Agar lebih jelas, perlu dikutip aturan hukum yang berkenaan dengan hal di atas, bahwa aparat penyidik yaitu pejabat Polisi Negara Republik Indonesia karena kewajibannya mempunyai wewenang (Pasal 7 Ayat (1) KUHAP):
a. menerima laporan atau pengaduan dari seseorang tentang adanya tindak pidana;
b. melakukan tindakan pertama pada saat di tempat kejadian;
c. menyuruh berhenti seorang tersangka dan memeriksa tandapengenal diri tersangka;
d. melakukan penangkapan, penahanan, penggeledahan dan penyitaan;
e. melakukan pemeriksaan dan penyitaan surat;
f. mengambil sidik jari dan memotret seseorang;
g. memanggil orang untuk didengar dan diperiksa sebagai tersangka atau saksi;
h. mendatangkan orang ahli yang diperlukan dalam hubungannya dengan pemeriksaan perkara;
i. mengadakan penghentian penyidikan;
j. mengadakan tindakan lain menurut hukum yang bertanggung jawab.

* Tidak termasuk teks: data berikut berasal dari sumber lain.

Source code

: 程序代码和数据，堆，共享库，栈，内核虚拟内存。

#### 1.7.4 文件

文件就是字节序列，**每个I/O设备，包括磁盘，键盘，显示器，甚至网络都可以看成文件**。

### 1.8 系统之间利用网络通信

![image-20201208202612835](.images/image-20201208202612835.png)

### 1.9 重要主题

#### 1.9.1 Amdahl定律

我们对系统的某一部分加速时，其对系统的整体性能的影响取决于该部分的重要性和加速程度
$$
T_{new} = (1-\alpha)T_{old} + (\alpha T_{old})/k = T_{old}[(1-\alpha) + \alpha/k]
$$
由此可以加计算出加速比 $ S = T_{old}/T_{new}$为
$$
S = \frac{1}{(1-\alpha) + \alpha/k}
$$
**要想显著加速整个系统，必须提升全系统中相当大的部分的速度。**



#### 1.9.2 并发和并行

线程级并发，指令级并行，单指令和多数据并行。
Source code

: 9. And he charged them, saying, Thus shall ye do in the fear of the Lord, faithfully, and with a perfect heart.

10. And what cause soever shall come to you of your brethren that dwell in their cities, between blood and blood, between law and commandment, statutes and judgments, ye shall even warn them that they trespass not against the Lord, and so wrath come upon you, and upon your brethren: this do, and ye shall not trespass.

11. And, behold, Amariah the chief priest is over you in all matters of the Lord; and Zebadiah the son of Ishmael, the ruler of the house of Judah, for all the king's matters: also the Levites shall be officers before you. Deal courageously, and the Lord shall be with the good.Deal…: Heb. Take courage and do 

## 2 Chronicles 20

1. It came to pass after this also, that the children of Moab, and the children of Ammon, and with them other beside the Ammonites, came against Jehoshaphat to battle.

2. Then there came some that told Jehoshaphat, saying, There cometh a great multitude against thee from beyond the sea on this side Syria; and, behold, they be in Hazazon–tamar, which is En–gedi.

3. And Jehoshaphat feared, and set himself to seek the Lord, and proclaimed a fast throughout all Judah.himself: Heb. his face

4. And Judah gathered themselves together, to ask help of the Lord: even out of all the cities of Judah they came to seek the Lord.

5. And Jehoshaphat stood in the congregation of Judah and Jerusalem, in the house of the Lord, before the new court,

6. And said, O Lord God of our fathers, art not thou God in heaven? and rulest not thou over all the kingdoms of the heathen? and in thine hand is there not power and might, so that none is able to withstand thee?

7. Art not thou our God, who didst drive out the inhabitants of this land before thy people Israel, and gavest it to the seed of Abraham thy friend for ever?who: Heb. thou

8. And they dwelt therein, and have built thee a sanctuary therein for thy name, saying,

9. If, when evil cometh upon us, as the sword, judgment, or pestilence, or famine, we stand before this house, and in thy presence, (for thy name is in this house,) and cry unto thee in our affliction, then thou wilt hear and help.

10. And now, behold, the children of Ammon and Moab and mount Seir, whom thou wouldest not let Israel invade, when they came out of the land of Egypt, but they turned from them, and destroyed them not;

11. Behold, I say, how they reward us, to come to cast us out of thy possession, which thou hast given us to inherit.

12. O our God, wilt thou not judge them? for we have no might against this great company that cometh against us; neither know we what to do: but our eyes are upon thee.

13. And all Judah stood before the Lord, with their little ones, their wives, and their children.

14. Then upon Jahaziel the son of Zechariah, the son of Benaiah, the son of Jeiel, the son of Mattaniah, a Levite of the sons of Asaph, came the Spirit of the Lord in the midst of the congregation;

Sangat jelas sekali aturan hukum yang mengatur tentang wewenang polisi dalam melakukan proses pemeriksaan terhadap tersangka. Tidak sedikitpun dari aturan hukum tersebut yang menyebutkan atau membenarkan bahwa polisi berwenang memukul tersangka, apalagi menembak mati tersangka. Sama sekali tidak ada.
Pada butir/huruf j di atas, yaitu mengadakan tindakan lain menurut hukum yang bertanggung jawab, tidak dapat ditafsirkan sebagai peluang atau alasan pembenar bagi polisi untuk memukul tersangka, karena dari penjelasan pasal 5 Ayat (1) Angka 4 dijelaskan secara limitatif, bahwa yang dimaksud dengan ”tindakan lain” adalah tindakan dari penyidik untuk kepentingan penyidikan dengan syarat:
a. tidak bertentangan dengan suatu aturan hukum;
b. selaras dengan kewajiban hukum yang mengharuskan dilakukannya tindakan jabatan;
c. tindakan itu harus patut dan masuk akal dan termasuk dalam lingkungan jabatannya;
d. atas pertimbangan yang layak berdasarkan keadaan memaksa;
e. menghormati hak asasi manusia.
Dari ketentuan di atas dapat disimpulkan bahwa polisi tidak mempunyai wewenang sedikitpun untuk melakukan pemukulan terhadap tahanan atau tersangka yang berada di bawah pengawasan dan pengawalannya.